Monday, February 02, 2009


THE TIMES OF HARVEY MILK is Rob Epstein's 1985 Oscar winning documentary about Harvey Milk - the first openly gay man elected to US high office, only to be assassinated by a jealous colleague a year later. It has been re-released to coincide with the success of Gus Van Sant's biopic, MILK.

The story is the same, but Epstein uses a wider time line. Epstein efficiently covers Milk's childhood and early adulthood - a succession of jobs that didn't quite fit. By contrast, Gus van Sant hits the ground running with Milk turning forty, coming out, and moving to the Castro with his lover to start a new life, almost falling into neighbourhood activism by mistake. Both the documentary and the film are very good at showing Milk's natural flair for politics - for cutting deals, for grassroots campaigning, and for the well-crafted photo op. MILK colours in the emotional background - the relationships. The documentary gives us more political intrigue and features some wonderfully candid interviews with people who worked with Harvey. He was fortunate to have such eloquent friends.

In both films, Milk's colleague Dan White is a rather shadowy figure. I think MILK gives us more of an insight into why White might have been at an emotional place where he could kill Harvey. By contrast, the documentary gives us the facts. And whereas MILK ends with Harvey's death, the documentary takes us through White's trial and the mockery of justice that was the Twinkie Defence.

Both film and documentary are moving, but the film is fundamentally uplifting while the documentary is more elegaic, focusing as it does on Milk's death and legacy. Here's interview Sally Gearheart on the candle-lit march that followed Harvey's assassination: "It was one of the most eloquent expressions of a community's response to violence that I've ever seen, and I think that we as Lesbians and Gay men, and all the straight people who where marching with us that night - and there were thousands - I think we said it. I think we sent a message to the nation that night about what our immediate response was - not violence, but a certain respect for Harvey and a deep... a deep... regret and feeling of tragedy about it, because Moscone had been our friend as well."
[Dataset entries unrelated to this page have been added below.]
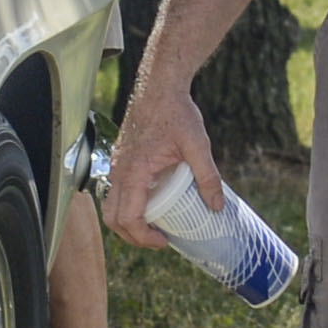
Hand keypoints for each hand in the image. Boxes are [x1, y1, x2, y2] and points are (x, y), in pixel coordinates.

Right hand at [102, 85, 219, 249]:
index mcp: (134, 171)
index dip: (143, 237)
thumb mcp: (197, 146)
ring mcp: (116, 165)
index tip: (163, 241)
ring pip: (111, 205)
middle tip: (157, 240)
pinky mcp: (120, 160)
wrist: (158, 86)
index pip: (128, 217)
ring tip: (154, 225)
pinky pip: (115, 191)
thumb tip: (217, 206)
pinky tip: (151, 202)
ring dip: (128, 222)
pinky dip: (127, 205)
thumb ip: (208, 176)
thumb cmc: (175, 112)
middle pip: (112, 218)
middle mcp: (119, 171)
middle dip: (132, 236)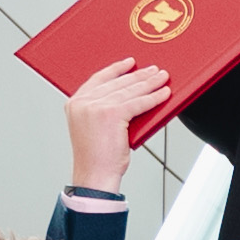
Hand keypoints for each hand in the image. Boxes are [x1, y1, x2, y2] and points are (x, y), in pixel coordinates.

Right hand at [60, 55, 166, 191]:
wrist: (95, 176)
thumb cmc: (96, 158)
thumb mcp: (93, 127)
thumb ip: (102, 108)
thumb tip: (129, 96)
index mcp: (75, 103)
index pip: (99, 78)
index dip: (117, 69)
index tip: (130, 63)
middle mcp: (83, 102)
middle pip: (117, 82)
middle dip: (139, 75)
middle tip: (154, 70)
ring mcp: (96, 107)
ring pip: (129, 91)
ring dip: (150, 83)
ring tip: (162, 78)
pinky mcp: (111, 114)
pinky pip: (138, 102)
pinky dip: (154, 98)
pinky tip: (164, 94)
I suppose my one criticism of both the movie and the documentary is that Milk's opposition, the Christian right, come of as bigoted, unintelligent, inarticulate bogeymen. Not that I have any sympathy with their position, but a lot of people did, and it would have done Milk a better service to make his opponents flesh and blood so as to better understand his victory.

THE TIMES OF HARVEY MILK was released in 1984 and played Berlin 1985. It won Best Documentary at the Oscars in 1985. It is currently on re-release at the ICA and will play Berlin 2009.